- Extrait
::::

Chez les Celtes en effet c'est l'image que je m'en fais mais la diversité des systèmes de gouvernance, la place des druides... semblent grandement complexifier l'édifice politique. Je repère bien le don contre-don dans les relations des chefs avec leurs ambacts, après c'est plus flou pour moi.

Citer :
Peut-être Michel Rouche dans le tome 1 de la trilogie "Le Moyen Age" de R. Fossier ? :wink:
"Une bureaucratie dévoreuse d'hommes et d'or", "une charge militaire vaine et écrasante"...


En partie, il me semble que chez MacMullen on est un peu dans les mêmes idées.

Citer :
Et l'ennemi d'outre-Rhin ou d'outre-Danube pratique plutôt la "guerilla" que la bataille rangée, d'où un recrutement barbare qui se développe grandement au IVe siècle... C'est peut-être aussi l'erreur des gaulois que d'avoir combattu César de manière frontale.


De mon point de vue je pense que le monde celtique était en voie de structuration politique importante au moment de l'invasion césarienne. Les noyaux urbains se développaient, des peuples prenaient l'ascendant sur d'autres dans des systèmes proches il me semble des hégémonies grecques, les aristocrates affirmaient leur pouvoir... tout concourait à la construction politique de l'ensemble, au moins dans certaines parties. Cela donnait aux chefs gaulois l'impression d'une puissance organisée. Deux siècles plus tôt les choses auraient été très différentes.

Citer :
Il ne me semble pas que ce soit l'angle de la soutenabilité qui impose la division des légions en vexillations plus ramassées - c'est-à-dire une volonté intrinsèque des militaires romains - mais plutôt la nécessité.


Complètement ; de toute façon dans l'armée romaine l'usage définit la norme le plus souvent.

Citer :
Les légions sont peu nombreuses (une trentaine tout au long de l'empire) et les menaces se multiplient entre le début du Principat et la crise du IIIe siècle. Elles deviennent non seulement plus nombreuses, mais aussi protéiformes : là c'est un état de conflit endémique avec un empire voisin, là il s'agit de lutter contre la pénétration de bandes pictes qui raident, ici c'est détecter une bande germanique qui franchit le fleuve-frontière et l'intercepter.

::::

- Consigne 1
Réécris sous forme de liste numérotée les rangées, depuis la première jusqu'à la ligne qui contient « Is it true that », en omettant les lignes vides.

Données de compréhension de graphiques
::::

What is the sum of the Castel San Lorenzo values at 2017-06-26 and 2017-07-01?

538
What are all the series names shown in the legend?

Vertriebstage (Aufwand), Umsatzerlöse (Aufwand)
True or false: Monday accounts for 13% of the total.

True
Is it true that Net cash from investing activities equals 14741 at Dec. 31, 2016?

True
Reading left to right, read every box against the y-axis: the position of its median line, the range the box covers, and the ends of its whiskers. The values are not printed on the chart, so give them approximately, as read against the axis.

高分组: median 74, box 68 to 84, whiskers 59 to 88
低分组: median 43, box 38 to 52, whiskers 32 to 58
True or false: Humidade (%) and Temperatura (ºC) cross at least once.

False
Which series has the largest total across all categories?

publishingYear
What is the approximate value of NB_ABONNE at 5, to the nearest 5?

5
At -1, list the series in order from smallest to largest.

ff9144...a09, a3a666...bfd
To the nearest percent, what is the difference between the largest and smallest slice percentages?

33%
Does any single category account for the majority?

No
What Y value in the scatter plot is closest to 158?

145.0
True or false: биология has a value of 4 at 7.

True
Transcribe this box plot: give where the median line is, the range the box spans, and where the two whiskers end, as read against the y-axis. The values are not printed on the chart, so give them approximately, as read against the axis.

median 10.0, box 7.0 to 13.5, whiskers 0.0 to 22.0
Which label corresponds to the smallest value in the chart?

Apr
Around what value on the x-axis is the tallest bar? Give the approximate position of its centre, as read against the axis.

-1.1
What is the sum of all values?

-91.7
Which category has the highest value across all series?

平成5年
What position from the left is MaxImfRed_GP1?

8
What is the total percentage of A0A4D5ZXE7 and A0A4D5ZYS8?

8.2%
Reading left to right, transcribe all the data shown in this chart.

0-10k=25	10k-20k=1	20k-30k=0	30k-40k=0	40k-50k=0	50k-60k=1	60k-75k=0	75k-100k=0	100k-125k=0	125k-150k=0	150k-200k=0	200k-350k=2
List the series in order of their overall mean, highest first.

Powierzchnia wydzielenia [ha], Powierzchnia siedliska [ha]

::::

- Consigne 2
Quelles personnes sont nommées dans l'extrait ? Donne-les toutes.

- Solution 1
1. What is the sum of the Castel San Lorenzo values at 2017-06-26 and 2017-07-01?
2. 538
3. What are all the series names shown in the legend?
4. Vertriebstage (Aufwand), Umsatzerlöse (Aufwand)
5. True or false: Monday accounts for 13% of the total.
6. True
7. Is it true that Net cash from investing activities equals 14741 at Dec. 31, 2016?

- Solution 2
Michel Rouche, R. Fossier, MacMullen, César